• [What you should do]: The entries that follow include a run beginning at the line with "working in partnership" and ending at the line with "3.5.1 Stand-up TRB"; restate that run word for word and leave the rest out.

• [Records for the task]:
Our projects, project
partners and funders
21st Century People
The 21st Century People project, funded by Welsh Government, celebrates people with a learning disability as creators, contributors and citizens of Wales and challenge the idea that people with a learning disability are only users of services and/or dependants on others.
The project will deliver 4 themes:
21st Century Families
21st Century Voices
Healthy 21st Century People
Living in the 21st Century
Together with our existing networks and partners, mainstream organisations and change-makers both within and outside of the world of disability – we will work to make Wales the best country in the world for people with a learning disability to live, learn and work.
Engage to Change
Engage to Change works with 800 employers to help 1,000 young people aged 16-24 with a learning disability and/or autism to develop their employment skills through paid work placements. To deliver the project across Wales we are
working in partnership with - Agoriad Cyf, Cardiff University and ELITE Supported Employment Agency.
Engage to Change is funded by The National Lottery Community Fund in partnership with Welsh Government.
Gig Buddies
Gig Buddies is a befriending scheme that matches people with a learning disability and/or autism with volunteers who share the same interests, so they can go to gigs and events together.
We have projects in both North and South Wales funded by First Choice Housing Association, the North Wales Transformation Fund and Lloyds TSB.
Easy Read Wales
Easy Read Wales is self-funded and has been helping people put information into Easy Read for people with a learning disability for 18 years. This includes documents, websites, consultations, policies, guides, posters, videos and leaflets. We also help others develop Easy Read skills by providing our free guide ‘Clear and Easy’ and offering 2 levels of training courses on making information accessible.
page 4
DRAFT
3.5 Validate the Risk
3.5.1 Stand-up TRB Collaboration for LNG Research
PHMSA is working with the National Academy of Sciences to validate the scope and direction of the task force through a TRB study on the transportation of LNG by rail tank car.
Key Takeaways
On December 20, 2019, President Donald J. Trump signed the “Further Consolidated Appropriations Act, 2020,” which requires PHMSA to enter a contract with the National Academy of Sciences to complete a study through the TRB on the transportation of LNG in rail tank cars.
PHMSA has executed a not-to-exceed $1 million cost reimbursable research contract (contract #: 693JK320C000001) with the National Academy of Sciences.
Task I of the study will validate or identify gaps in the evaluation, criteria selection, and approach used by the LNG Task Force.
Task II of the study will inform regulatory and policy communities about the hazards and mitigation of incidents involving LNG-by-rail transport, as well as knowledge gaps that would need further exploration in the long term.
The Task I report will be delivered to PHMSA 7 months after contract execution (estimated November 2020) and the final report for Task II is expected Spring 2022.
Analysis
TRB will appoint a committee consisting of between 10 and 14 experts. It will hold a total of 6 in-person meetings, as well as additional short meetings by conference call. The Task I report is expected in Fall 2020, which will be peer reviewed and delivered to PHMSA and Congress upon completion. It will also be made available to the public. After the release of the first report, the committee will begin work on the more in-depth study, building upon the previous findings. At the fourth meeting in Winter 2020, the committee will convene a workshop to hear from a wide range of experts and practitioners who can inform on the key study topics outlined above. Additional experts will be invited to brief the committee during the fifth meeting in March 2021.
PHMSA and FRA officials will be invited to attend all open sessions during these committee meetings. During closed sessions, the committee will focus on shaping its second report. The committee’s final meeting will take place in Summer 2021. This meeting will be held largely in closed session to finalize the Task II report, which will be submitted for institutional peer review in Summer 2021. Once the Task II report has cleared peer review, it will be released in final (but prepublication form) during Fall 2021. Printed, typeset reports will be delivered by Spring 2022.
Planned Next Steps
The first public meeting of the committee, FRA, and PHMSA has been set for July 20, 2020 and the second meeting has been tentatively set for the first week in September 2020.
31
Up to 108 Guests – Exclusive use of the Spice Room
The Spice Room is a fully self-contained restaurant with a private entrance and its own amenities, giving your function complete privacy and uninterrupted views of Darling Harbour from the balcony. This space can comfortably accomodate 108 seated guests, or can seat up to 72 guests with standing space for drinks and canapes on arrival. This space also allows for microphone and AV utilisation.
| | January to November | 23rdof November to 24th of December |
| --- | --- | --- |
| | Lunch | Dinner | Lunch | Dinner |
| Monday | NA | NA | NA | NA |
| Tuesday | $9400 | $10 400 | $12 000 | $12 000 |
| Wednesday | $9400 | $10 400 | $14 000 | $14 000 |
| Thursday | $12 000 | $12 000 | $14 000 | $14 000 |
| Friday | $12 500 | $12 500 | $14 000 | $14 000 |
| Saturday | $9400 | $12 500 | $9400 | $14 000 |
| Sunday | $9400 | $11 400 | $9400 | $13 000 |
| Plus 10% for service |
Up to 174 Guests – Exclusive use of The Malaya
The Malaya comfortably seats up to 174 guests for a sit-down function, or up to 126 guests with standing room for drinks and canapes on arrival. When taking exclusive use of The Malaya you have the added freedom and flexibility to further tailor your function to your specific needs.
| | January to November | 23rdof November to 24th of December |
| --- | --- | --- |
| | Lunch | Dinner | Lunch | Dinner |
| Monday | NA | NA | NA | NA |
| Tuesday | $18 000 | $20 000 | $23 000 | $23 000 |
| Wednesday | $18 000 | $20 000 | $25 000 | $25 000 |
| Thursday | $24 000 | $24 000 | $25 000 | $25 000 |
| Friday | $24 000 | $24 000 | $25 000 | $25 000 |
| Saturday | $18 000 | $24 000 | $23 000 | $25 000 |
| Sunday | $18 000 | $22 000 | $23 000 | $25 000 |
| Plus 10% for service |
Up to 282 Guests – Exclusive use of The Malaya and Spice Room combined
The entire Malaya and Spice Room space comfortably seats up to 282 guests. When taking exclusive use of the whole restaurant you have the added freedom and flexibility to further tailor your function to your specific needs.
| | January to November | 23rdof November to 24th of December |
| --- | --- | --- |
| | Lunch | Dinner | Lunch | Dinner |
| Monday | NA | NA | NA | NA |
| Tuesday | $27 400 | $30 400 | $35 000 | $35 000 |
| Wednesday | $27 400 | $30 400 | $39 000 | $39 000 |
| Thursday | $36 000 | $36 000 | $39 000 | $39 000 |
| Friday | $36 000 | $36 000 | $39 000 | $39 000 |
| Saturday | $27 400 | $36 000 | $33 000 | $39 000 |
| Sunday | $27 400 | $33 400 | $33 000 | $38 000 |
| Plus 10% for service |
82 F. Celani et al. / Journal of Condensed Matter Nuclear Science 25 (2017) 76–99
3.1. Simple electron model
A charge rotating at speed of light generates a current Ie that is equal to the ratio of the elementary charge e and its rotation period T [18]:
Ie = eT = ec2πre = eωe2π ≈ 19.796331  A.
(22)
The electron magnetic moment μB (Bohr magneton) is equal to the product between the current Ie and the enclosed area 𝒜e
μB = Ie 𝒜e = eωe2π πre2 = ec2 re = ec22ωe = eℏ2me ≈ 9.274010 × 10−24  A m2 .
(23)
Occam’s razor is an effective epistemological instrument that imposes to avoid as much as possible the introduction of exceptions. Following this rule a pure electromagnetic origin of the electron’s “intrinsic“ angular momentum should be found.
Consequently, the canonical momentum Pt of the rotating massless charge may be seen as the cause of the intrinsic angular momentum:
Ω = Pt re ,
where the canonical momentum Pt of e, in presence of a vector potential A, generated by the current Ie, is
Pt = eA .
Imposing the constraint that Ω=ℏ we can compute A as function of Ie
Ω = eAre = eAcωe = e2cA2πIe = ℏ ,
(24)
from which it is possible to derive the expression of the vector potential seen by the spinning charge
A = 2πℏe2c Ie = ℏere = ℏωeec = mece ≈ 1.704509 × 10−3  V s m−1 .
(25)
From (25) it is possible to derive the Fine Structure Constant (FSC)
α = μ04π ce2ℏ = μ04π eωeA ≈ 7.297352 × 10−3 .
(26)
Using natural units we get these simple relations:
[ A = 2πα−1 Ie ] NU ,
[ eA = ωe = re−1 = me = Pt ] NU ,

• [Response to the task]:
working in partnership with - Agoriad Cyf, Cardiff University and ELITE Supported Employment Agency.
Engage to Change is funded by The National Lottery Community Fund in partnership with Welsh Government.
Gig Buddies
Gig Buddies is a befriending scheme that matches people with a learning disability and/or autism with volunteers who share the same interests, so they can go to gigs and events together.
We have projects in both North and South Wales funded by First Choice Housing Association, the North Wales Transformation Fund and Lloyds TSB.
Easy Read Wales
Easy Read Wales is self-funded and has been helping people put information into Easy Read for people with a learning disability for 18 years. This includes documents, websites, consultations, policies, guides, posters, videos and leaflets. We also help others develop Easy Read skills by providing our free guide ‘Clear and Easy’ and offering 2 levels of training courses on making information accessible.
page 4
DRAFT
3.5 Validate the Risk
3.5.1 Stand-up TRB Collaboration for LNG Research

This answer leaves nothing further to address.